There are more than 50 universities in Australia, the majority of which offer law degrees. With the inherently competitive beast that is a law degree, comes a natural desire to be at the best law school. To many, being ‘the best’ is often associated with being the biggest. But does the size of your law school really matter? Is your degree still worth the same if you go to a smaller law school? Here are the pros and cons of both big and small law schools…
The greatest advantage of going to a large law school is that it’s usually well known in the industry. Some law schools have been around for a long time and have built up a reputation within the profession, which could potentially set you apart from other candidates when applying for positions.
However, this ‘advantage’ is, unfortunately, somewhat of an illusion.
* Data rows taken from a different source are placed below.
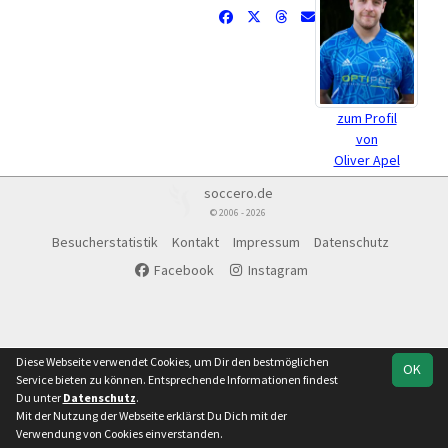
zum Profil
von
Oliver Apel
soccero.de
© 2006 - 2026
Besucherstatistik
Kontakt
Impressum
Datenschutz
Facebook
Instagram
Diese Webseite verwendet Cookies, um Dir den bestmöglichen
OK
Service bieten zu können. Entsprechende Informationen findest
Du unter
Datenschutz
.
Mit der Nutzung der Webseite erklärst Du Dich mit der
Verwendung von Cookies einverstanden.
Not only will there be a number of other people from the same law school applying for many of the same job opportunities, but at the end of the day, jobs are awarded on merit. It doesn’t matter if you’ve been at a well known law school; if you do not make a good impression or if your grades aren’t as good as or better than everyone else’s, the law school you attend is not going to get you very far.
Many prominent lawyers and judges are graduates of the bigger law schools. The fact that large law schools have such successful alumni means the experiences they can offer to their current students by way of guest speakers and lecturers is second to none. Going to a large, well-known school gives you easier access to people in the legal industry, and such experiences can help you to launch your own career. That said, some regional universities also have very close ties with local law firms, allowing for an easier transition into the legal industry.
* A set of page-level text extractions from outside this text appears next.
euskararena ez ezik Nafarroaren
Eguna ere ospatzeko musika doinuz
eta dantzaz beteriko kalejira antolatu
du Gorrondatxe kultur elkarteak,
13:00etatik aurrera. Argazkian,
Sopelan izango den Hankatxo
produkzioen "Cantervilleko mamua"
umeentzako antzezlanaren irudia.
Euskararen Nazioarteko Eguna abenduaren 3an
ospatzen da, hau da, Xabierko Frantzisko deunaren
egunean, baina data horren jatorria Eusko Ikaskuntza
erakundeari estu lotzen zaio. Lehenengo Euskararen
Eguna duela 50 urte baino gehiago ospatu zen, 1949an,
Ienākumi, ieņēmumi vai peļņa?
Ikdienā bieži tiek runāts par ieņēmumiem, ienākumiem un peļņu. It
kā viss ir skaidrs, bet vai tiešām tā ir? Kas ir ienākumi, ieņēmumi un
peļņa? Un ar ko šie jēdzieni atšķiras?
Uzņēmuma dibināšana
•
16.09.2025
One of the biggest arguments in favour of larger law schools is that they have the means to provide a better ‘quality’ of education for students by way of high profile lecturers and world-class facilities. While larger law schools may have access to more funding, smaller unis still arm students with the same theoretical and practical knowledge needed to enter the workforce.
One of the inevitable challenges of attending a large law school is that it can be difficult for individual students to find support. While many schools have fantastic student representative bodies and student services to help those who are struggling, it is much more difficult to receive individual help from lecturers or staff when you are one of 400 hundred students in a course. In contrast, small law schools with a significantly fewer students allow for a greater degree of face-to-face contact and assistance throughout your degree.
What works for you?
We can sit here and argue the pros and cons of big and small law schools all day, but ultimately you are going to be most successful at a law school that you enjoy attending. Feeling comfortable, supported and interested are fundamental when undertaking any field of study. So while large law schools might have better facilities, or small law schools might have better support networks, what really matters is what works for you.
What do you think? Are big law schools the way to go, or are smaller faculties a better option for students?